◆ **Your goal**
In the data, turn the lines starting with the line that contains "過而舉君之諱，則起。與君之諱同，則稱字。" and going on through the line that contains "成廟則釁之。其禮：祝、宗人、" into a numbered list, both of those lines included. Skip any blank lines.

Excerpts from a dataset:
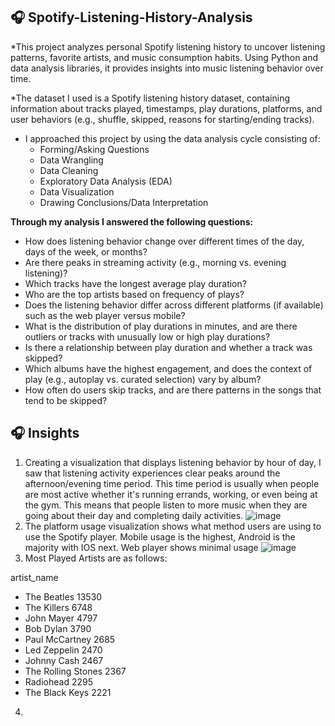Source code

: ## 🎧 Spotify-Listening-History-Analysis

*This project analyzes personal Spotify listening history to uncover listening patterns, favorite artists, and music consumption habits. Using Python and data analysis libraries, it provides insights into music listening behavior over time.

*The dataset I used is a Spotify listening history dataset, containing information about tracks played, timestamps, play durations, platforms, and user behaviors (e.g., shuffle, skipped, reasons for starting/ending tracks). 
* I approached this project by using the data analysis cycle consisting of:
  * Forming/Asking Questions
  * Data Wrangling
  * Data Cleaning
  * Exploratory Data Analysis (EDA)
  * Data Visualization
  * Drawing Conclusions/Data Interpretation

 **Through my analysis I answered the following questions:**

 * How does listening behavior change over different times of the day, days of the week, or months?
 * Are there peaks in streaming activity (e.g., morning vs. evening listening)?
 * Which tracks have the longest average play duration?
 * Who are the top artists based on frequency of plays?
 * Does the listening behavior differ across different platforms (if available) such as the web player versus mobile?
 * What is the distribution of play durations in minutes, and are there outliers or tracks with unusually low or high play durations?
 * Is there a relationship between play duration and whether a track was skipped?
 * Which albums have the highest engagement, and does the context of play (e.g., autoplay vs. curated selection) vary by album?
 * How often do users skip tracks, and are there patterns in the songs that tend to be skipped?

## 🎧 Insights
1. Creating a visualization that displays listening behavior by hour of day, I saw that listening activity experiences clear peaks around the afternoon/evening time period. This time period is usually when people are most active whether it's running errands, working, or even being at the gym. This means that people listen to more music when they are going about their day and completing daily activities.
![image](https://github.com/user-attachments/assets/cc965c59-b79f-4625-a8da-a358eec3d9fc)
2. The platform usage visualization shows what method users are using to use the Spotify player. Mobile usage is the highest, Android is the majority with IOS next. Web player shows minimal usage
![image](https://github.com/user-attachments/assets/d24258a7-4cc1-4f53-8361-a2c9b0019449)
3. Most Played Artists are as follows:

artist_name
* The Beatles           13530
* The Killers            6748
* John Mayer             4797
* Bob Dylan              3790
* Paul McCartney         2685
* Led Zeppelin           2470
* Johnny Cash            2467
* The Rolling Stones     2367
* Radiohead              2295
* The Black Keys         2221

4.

* * *

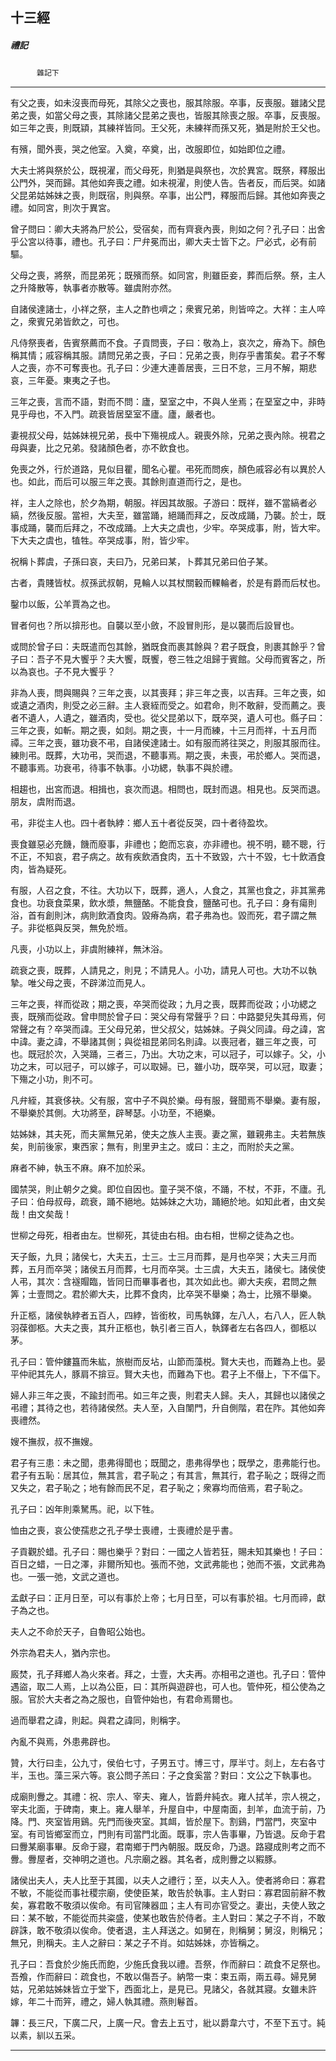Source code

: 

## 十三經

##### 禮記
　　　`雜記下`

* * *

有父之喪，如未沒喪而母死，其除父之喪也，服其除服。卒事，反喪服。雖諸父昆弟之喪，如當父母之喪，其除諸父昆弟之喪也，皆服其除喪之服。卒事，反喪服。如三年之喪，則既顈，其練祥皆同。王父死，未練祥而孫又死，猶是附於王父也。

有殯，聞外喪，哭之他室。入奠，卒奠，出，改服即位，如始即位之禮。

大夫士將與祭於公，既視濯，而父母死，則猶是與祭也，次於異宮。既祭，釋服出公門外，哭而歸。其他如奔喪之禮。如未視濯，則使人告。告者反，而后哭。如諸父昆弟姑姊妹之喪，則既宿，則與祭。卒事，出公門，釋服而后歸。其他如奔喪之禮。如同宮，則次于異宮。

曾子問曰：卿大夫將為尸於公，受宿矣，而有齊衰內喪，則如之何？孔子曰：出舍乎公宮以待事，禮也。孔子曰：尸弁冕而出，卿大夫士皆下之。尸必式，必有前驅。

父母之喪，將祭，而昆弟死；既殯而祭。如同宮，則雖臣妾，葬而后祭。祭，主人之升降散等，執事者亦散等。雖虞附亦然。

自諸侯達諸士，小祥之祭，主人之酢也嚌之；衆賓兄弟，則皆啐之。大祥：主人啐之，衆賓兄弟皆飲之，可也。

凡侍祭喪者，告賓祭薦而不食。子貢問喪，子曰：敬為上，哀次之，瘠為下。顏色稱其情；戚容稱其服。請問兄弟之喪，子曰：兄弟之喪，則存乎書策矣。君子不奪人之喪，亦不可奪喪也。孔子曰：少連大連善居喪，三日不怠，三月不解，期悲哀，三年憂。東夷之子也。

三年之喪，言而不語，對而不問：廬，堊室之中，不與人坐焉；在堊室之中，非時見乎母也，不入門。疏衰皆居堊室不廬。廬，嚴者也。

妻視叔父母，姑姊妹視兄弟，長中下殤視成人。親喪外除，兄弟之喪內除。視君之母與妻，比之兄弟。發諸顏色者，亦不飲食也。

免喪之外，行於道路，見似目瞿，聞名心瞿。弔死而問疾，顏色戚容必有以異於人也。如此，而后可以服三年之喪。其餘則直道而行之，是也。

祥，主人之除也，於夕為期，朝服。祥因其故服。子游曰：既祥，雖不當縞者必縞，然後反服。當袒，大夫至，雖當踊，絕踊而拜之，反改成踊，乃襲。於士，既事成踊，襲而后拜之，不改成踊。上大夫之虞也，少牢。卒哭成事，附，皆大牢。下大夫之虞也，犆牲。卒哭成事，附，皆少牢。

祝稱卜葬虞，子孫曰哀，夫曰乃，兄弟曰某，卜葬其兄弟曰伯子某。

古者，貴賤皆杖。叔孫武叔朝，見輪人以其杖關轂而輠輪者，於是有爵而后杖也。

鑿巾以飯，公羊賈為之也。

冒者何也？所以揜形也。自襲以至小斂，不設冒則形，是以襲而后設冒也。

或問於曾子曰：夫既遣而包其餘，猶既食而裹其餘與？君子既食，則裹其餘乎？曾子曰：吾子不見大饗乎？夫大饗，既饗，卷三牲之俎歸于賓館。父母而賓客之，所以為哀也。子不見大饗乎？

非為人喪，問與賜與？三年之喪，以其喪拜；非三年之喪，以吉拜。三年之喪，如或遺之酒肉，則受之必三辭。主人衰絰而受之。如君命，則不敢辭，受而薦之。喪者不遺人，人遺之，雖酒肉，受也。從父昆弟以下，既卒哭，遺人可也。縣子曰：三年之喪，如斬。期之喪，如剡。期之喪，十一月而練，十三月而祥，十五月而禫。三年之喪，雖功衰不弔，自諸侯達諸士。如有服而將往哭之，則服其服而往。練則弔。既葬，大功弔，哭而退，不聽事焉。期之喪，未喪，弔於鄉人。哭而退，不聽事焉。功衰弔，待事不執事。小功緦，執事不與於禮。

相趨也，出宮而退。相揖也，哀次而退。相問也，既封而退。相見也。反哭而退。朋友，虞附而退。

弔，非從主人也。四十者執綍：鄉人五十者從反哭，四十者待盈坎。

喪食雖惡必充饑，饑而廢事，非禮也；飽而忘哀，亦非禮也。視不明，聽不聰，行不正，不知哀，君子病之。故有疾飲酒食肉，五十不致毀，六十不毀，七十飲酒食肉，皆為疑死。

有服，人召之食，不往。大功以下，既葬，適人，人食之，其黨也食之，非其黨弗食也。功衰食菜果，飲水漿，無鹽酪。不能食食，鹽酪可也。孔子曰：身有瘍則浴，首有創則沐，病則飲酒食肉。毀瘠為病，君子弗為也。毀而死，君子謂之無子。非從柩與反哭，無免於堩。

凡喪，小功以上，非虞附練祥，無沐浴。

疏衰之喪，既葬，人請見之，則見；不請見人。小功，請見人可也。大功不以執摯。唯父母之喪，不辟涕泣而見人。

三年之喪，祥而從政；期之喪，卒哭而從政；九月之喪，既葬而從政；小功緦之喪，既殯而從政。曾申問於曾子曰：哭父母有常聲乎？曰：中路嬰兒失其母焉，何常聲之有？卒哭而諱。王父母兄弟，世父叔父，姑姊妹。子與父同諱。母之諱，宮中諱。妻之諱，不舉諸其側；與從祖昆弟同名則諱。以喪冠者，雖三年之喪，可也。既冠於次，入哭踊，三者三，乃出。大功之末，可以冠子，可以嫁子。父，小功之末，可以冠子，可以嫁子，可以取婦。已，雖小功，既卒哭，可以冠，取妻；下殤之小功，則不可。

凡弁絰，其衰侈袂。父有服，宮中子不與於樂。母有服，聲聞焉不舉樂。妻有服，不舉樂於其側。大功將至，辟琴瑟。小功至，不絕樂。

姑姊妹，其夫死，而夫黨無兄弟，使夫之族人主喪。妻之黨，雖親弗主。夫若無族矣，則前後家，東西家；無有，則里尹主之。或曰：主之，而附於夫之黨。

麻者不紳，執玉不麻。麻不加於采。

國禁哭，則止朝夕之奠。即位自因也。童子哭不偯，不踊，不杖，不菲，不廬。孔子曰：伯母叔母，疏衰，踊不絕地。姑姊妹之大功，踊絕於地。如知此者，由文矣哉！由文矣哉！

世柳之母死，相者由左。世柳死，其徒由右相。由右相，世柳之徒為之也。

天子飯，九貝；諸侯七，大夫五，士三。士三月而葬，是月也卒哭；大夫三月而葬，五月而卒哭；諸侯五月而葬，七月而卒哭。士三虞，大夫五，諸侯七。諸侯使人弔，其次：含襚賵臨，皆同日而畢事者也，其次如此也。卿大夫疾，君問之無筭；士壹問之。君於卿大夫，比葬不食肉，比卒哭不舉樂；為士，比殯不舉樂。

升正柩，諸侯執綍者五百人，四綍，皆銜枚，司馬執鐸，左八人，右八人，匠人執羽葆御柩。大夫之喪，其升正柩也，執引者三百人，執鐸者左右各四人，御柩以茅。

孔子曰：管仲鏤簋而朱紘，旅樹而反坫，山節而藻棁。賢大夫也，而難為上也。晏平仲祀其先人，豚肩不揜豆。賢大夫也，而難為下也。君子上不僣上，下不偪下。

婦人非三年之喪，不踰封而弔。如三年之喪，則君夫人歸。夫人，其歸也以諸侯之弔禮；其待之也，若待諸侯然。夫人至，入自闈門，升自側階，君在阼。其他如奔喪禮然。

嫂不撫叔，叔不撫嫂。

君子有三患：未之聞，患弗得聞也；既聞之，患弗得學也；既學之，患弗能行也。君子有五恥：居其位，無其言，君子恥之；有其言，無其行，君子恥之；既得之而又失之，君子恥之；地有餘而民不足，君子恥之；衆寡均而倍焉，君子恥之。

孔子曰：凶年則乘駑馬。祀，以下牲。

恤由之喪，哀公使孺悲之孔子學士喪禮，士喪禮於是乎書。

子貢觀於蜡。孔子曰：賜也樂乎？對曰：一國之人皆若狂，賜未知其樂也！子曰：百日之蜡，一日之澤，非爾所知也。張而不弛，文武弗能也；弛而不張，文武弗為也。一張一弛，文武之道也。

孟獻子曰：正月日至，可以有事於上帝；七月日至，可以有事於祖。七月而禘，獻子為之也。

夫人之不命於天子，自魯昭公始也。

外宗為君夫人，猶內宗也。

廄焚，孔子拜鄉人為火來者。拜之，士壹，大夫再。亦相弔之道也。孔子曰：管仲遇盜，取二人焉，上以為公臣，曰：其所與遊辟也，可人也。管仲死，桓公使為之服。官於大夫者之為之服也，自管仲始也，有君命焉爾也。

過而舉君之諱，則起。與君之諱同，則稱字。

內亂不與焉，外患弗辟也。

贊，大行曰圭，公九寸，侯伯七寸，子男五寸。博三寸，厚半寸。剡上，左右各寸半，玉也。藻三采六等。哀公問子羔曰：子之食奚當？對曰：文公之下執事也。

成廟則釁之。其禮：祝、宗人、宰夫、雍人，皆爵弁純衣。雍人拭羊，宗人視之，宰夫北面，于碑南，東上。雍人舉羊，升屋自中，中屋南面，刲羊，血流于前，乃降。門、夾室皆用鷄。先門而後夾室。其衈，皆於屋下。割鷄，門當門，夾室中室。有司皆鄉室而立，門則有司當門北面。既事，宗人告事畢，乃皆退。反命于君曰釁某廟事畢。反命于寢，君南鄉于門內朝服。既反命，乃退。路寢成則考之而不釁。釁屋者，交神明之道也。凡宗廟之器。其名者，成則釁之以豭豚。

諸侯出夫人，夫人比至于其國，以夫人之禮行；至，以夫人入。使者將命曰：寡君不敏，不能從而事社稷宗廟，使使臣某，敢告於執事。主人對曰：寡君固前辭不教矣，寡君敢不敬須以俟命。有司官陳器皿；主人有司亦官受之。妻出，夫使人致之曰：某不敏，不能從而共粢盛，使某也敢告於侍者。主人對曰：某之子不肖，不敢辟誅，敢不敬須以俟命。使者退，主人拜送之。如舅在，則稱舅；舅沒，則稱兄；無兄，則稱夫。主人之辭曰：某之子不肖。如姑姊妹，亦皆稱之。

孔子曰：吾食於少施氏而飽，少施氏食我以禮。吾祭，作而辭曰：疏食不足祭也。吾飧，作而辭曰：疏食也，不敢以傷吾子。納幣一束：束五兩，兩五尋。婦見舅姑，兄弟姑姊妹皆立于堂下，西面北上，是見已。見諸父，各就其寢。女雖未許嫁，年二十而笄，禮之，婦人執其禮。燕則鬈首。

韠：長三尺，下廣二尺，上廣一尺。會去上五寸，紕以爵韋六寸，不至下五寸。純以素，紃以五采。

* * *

...

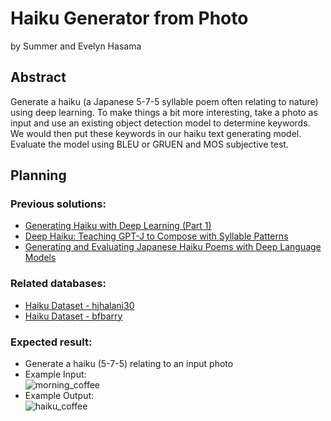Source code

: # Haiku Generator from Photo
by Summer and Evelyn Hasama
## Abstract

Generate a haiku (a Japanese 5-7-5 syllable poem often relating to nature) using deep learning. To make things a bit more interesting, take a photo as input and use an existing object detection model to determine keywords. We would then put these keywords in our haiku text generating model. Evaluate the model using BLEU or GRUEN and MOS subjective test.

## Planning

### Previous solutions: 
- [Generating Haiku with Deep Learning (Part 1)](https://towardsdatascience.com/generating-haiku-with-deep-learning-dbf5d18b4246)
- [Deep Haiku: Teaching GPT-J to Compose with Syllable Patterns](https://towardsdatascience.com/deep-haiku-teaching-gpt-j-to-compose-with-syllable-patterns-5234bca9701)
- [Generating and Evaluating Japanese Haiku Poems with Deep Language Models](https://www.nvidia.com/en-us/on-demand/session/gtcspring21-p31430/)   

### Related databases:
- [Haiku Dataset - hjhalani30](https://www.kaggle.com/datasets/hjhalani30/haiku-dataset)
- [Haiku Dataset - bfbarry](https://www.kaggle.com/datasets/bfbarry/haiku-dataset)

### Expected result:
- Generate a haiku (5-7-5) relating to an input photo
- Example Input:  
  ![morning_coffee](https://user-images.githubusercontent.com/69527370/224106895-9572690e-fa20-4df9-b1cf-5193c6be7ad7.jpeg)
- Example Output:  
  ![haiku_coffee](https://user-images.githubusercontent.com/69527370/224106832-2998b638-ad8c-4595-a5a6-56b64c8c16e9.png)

◆ **Reply to the exercise**
1. 過而舉君之諱，則起。與君之諱同，則稱字。
2. 內亂不與焉，外患弗辟也。
3. 贊，大行曰圭，公九寸，侯伯七寸，子男五寸。博三寸，厚半寸。剡上，左右各寸半，玉也。藻三采六等。哀公問子羔曰：子之食奚當？對曰：文公之下執事也。
4. 成廟則釁之。其禮：祝、宗人、宰夫、雍人，皆爵弁純衣。雍人拭羊，宗人視之，宰夫北面，于碑南，東上。雍人舉羊，升屋自中，中屋南面，刲羊，血流于前，乃降。門、夾室皆用鷄。先門而後夾室。其衈，皆於屋下。割鷄，門當門，夾室中室。有司皆鄉室而立，門則有司當門北面。既事，宗人告事畢，乃皆退。反命于君曰釁某廟事畢。反命于寢，君南鄉于門內朝服。既反命，乃退。路寢成則考之而不釁。釁屋者，交神明之道也。凡宗廟之器。其名者，成則釁之以豭豚。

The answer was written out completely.